What to work on:
**a)** Answer these questions about the thread on D move semantics, marking each answer (i), (ii) or (iii):
(i) Which language is the writer weighing against D for their work?
(ii) According to the quoted reply, what does the compiler do when a function is passed a temporary?
(iii) What kind of copy does the writer say the article indicates D will still make?
**b)** Recast everything in the records, from the first line down to the line containing "parrot with gray claw", as a numbered list with blank lines omitted.

Quoted passage:
** START **

Thanks Jonathan and Ali for all those clarifications.

-- 
Shriramana Sharma ஶ்ரீரமணஶர்மா श्रीरमणशर्मा

Hello people. I'm once more looking at D since I participated here a
bit last year. Since I'm still not 100% sure about committing myself
to using D i.o. C++ for my work, I'd really like to resurrect this
thread to clear my lingering doubts (the full thread is at
http://forum.dlang.org/post/mailman.469.1369978600.13711.digitalmars-d-learn@puremagic.com
if people need context):

On 6/1/13, Jonathan M Davis <jmdavisProg@gmx.com> wrote:
> The compiler will move an object rather than copy it when it can. So, for
> instance, if you pass the function a temporary, it'll move that temporary
> rather than copying it. However, if it's called with an lvalue, odds are
> that
> it's going to have to make a copy (though it might be moved if it were the
> last time in the caller that the variable was referenced).

I read the Bartosz Milewski article that someone (Ali?) recommended once more. What I understood is that D avoids the copy-*constructor* when given an rvalue as a function parameter. But the article seems to indicate that D will still make a *blit* copy.

However, Jonathan's comment above indicates otherwise (or am I misreading?). What is actually meant above by "move an object rather than copy"? In C++(11), move semantics seem to mostly involve a swap of pointers ponting to the data. Here we are talking about struct objects directly containing the data.

Does "move" means that the content is going to be "moved" to a new location in memory i.e. copied and then the old memory freed?

** END **

Records provided:
** START **

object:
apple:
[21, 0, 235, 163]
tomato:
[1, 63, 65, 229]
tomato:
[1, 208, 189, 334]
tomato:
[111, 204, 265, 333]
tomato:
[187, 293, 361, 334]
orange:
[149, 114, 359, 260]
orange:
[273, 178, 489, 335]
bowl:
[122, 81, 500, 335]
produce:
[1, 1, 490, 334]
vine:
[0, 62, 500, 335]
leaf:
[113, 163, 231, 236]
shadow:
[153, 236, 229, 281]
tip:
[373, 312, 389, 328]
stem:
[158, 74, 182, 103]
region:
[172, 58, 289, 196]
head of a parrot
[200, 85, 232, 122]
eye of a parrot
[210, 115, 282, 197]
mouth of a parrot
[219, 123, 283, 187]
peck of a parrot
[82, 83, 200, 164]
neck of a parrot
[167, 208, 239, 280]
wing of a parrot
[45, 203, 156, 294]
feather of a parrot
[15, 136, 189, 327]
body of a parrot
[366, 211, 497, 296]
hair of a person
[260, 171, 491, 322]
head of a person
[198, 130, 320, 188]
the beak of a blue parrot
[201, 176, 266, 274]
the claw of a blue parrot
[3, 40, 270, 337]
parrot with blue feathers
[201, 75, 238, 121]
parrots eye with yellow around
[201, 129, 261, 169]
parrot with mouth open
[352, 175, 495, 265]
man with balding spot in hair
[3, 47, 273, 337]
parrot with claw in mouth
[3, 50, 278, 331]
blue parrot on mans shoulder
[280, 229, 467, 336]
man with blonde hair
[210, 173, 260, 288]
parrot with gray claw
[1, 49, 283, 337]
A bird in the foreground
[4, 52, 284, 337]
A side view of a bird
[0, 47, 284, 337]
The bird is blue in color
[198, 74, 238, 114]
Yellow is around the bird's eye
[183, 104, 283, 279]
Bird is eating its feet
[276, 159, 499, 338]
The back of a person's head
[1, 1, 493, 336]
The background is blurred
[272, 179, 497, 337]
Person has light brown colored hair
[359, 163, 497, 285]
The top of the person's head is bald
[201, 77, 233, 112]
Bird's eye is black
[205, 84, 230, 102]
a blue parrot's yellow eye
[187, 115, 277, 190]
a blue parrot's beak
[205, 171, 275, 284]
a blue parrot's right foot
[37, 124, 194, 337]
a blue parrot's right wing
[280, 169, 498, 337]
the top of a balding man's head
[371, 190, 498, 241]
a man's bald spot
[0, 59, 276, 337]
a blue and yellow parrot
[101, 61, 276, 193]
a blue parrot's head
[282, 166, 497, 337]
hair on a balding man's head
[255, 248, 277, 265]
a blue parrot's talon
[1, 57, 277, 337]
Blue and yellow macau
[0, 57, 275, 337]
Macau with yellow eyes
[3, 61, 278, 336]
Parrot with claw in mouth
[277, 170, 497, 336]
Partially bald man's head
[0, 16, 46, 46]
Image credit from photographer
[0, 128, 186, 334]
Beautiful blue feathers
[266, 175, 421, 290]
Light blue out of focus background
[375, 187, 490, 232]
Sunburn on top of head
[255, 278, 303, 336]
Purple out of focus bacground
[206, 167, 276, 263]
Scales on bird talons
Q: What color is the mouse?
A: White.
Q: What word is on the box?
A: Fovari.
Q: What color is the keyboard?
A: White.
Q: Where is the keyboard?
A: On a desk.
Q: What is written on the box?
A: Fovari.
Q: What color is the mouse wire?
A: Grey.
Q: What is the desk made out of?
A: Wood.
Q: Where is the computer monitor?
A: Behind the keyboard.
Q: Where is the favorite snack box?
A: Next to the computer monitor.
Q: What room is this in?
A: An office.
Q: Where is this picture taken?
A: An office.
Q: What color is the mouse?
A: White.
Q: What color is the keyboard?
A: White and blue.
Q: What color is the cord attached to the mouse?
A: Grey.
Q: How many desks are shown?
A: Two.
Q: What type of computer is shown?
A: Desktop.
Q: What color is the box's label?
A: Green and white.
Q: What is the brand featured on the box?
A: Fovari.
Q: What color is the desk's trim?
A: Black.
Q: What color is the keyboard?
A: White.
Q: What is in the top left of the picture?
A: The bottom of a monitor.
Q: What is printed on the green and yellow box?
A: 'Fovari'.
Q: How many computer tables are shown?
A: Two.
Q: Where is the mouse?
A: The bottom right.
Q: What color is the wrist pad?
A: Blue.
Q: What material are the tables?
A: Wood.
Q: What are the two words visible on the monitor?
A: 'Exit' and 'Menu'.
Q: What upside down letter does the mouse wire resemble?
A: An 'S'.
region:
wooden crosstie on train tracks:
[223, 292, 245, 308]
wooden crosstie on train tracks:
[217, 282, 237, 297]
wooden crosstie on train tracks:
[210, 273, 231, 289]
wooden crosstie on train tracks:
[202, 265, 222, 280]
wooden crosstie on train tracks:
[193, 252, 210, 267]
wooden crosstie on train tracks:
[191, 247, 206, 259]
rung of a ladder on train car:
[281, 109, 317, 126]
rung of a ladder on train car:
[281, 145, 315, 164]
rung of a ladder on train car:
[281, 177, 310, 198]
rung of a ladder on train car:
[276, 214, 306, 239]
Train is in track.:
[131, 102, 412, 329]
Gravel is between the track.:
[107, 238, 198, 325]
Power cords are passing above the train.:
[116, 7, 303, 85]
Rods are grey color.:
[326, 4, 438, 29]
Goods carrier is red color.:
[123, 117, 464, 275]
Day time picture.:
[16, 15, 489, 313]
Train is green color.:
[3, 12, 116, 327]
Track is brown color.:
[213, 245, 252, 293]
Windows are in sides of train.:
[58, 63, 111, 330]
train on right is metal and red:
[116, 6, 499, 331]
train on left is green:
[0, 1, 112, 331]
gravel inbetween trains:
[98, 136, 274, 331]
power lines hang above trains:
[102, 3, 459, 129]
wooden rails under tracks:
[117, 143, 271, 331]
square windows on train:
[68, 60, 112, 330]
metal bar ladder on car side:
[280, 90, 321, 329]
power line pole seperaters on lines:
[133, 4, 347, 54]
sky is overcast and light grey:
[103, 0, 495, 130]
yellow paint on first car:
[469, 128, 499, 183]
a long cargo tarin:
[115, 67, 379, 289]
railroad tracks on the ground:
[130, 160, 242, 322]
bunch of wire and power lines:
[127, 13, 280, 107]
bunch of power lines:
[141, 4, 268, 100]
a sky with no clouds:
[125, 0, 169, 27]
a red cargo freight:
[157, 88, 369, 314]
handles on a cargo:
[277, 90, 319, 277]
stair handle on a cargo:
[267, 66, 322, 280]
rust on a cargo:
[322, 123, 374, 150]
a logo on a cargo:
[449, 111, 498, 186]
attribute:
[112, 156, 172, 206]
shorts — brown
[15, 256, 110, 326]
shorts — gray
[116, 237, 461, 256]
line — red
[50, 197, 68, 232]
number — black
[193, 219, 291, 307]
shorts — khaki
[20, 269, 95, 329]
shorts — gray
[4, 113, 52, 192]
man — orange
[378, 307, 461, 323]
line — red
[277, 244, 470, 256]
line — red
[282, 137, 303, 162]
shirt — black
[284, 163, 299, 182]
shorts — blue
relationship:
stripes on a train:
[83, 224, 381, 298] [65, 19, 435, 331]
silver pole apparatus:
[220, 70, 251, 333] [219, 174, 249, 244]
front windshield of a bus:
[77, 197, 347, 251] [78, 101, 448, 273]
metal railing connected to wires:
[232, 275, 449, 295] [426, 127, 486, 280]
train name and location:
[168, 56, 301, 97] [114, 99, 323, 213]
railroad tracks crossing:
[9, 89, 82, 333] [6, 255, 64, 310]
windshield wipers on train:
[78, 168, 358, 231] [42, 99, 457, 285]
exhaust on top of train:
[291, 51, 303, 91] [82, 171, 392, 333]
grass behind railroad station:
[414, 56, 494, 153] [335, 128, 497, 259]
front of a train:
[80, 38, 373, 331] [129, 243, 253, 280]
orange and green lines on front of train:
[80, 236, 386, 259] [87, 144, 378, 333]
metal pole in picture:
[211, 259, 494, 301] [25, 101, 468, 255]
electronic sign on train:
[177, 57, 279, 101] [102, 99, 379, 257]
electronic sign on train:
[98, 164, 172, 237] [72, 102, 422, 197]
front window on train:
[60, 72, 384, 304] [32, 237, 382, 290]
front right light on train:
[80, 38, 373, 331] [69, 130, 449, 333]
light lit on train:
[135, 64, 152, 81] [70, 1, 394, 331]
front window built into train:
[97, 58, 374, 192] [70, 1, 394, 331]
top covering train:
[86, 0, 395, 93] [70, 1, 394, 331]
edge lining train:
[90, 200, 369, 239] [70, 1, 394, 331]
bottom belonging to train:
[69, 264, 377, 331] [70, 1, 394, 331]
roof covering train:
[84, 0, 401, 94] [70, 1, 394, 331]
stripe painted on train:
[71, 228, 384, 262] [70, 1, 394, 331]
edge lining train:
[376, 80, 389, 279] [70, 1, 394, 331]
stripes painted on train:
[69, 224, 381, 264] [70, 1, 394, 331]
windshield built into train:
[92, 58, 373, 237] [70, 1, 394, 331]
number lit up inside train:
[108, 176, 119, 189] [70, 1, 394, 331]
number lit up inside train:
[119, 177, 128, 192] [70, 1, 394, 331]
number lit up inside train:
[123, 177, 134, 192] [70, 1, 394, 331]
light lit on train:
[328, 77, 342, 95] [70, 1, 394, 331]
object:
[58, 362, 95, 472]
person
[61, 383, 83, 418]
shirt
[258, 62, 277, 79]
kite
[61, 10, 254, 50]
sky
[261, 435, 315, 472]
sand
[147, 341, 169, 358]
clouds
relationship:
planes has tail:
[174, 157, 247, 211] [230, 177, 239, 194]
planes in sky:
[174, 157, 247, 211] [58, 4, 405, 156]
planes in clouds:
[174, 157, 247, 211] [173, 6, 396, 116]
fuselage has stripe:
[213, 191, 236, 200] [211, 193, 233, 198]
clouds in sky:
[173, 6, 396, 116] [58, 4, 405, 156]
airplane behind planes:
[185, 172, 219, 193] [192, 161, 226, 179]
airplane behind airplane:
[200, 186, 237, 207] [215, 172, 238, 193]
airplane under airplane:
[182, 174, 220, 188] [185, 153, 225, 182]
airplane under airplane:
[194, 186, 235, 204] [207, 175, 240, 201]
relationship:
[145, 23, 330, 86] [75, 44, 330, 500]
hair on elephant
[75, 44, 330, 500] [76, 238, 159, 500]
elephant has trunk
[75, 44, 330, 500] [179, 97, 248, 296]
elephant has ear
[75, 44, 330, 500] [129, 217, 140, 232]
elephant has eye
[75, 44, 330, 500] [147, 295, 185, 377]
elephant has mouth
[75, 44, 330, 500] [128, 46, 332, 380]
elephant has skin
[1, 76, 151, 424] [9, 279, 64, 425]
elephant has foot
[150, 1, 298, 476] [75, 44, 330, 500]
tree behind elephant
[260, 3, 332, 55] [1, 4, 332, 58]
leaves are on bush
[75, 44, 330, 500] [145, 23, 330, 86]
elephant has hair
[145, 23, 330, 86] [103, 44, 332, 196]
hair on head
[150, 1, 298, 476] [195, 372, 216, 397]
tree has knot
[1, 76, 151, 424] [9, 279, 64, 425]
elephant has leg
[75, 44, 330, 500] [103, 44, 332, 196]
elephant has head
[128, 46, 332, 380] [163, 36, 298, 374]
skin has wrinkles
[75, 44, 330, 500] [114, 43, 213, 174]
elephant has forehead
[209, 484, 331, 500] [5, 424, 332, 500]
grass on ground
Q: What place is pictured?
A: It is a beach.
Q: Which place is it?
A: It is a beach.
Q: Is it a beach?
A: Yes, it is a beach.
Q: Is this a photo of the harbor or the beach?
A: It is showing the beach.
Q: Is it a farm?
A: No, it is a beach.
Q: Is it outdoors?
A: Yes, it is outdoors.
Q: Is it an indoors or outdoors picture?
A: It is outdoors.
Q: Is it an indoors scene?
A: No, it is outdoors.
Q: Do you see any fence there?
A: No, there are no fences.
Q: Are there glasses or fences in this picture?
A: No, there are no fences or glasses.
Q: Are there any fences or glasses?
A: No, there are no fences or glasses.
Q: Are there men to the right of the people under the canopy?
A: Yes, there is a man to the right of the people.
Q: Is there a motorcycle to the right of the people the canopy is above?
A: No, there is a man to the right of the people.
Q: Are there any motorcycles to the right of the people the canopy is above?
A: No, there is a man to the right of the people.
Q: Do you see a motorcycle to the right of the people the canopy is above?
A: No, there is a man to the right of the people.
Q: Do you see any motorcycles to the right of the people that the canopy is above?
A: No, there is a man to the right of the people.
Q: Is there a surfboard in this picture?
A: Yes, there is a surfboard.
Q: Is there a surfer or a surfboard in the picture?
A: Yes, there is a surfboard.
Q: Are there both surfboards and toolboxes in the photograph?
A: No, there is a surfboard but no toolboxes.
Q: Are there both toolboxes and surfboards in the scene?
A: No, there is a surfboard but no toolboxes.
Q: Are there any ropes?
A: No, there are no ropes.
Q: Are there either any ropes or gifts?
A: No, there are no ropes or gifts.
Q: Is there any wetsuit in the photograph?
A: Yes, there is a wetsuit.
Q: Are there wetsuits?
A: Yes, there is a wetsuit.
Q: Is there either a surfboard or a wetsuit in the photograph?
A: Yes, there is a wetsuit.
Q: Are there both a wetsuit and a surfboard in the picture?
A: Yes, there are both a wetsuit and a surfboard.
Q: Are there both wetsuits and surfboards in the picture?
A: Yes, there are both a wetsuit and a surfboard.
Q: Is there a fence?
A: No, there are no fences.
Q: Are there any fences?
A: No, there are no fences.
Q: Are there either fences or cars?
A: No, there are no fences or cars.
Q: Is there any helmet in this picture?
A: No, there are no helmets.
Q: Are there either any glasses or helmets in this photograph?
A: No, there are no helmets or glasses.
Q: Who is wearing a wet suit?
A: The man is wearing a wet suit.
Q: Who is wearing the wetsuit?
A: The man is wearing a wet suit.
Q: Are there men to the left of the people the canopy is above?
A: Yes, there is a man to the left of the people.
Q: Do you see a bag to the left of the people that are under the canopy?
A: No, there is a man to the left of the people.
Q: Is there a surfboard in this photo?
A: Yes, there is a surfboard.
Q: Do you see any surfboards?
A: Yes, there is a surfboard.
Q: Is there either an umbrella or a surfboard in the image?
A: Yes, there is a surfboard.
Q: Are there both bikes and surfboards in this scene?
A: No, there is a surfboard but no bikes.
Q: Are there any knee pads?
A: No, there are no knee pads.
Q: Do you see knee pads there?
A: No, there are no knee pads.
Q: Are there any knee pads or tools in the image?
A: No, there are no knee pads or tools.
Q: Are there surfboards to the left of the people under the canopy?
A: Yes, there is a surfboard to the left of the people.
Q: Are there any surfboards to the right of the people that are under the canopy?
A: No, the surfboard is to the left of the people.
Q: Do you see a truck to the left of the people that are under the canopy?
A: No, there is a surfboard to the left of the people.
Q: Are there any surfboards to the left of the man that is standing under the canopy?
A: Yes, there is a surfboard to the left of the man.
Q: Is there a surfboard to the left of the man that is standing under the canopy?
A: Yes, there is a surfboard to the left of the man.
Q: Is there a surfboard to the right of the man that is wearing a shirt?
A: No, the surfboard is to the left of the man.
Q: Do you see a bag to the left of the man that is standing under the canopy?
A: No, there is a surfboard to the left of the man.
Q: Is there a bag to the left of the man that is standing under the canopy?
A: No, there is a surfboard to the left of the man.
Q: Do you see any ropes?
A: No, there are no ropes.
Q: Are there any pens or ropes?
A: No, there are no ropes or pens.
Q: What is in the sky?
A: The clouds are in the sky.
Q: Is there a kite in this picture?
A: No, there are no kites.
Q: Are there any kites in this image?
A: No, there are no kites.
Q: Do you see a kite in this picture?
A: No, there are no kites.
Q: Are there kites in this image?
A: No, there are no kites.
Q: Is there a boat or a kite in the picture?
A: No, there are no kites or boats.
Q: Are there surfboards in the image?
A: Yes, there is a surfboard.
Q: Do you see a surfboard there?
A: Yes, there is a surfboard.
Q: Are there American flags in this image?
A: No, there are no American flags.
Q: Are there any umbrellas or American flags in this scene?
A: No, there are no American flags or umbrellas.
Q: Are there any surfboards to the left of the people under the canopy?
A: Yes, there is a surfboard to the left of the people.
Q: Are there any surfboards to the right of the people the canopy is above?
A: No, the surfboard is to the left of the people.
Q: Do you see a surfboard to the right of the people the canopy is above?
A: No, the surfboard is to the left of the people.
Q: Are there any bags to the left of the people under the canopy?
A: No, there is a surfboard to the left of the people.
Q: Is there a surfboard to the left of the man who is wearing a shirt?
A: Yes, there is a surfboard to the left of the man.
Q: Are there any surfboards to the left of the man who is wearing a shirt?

** END **

Results of the tasks:
**a)**
(i) C++
(ii) It moves the temporary rather than copying it.
(iii) A blit copy

**b)**
1. object:
2. apple:
3. [21, 0, 235, 163]
4. tomato:
5. [1, 63, 65, 229]
6. tomato:
7. [1, 208, 189, 334]
8. tomato:
9. [111, 204, 265, 333]
10. tomato:
11. [187, 293, 361, 334]
12. orange:
13. [149, 114, 359, 260]
14. orange:
15. [273, 178, 489, 335]
16. bowl:
17. [122, 81, 500, 335]
18. produce:
19. [1, 1, 490, 334]
20. vine:
21. [0, 62, 500, 335]
22. leaf:
23. [113, 163, 231, 236]
24. shadow:
25. [153, 236, 229, 281]
26. tip:
27. [373, 312, 389, 328]
28. stem:
29. [158, 74, 182, 103]
30. region:
31. [172, 58, 289, 196]
32. head of a parrot
33. [200, 85, 232, 122]
34. eye of a parrot
35. [210, 115, 282, 197]
36. mouth of a parrot
37. [219, 123, 283, 187]
38. peck of a parrot
39. [82, 83, 200, 164]
40. neck of a parrot
41. [167, 208, 239, 280]
42. wing of a parrot
43. [45, 203, 156, 294]
44. feather of a parrot
45. [15, 136, 189, 327]
46. body of a parrot
47. [366, 211, 497, 296]
48. hair of a person
49. [260, 171, 491, 322]
50. head of a person
51. [198, 130, 320, 188]
52. the beak of a blue parrot
53. [201, 176, 266, 274]
54. the claw of a blue parrot
55. [3, 40, 270, 337]
56. parrot with blue feathers
57. [201, 75, 238, 121]
58. parrots eye with yellow around
59. [201, 129, 261, 169]
60. parrot with mouth open
61. [352, 175, 495, 265]
62. man with balding spot in hair
63. [3, 47, 273, 337]
64. parrot with claw in mouth
65. [3, 50, 278, 331]
66. blue parrot on mans shoulder
67. [280, 229, 467, 336]
68. man with blonde hair
69. [210, 173, 260, 288]
70. parrot with gray claw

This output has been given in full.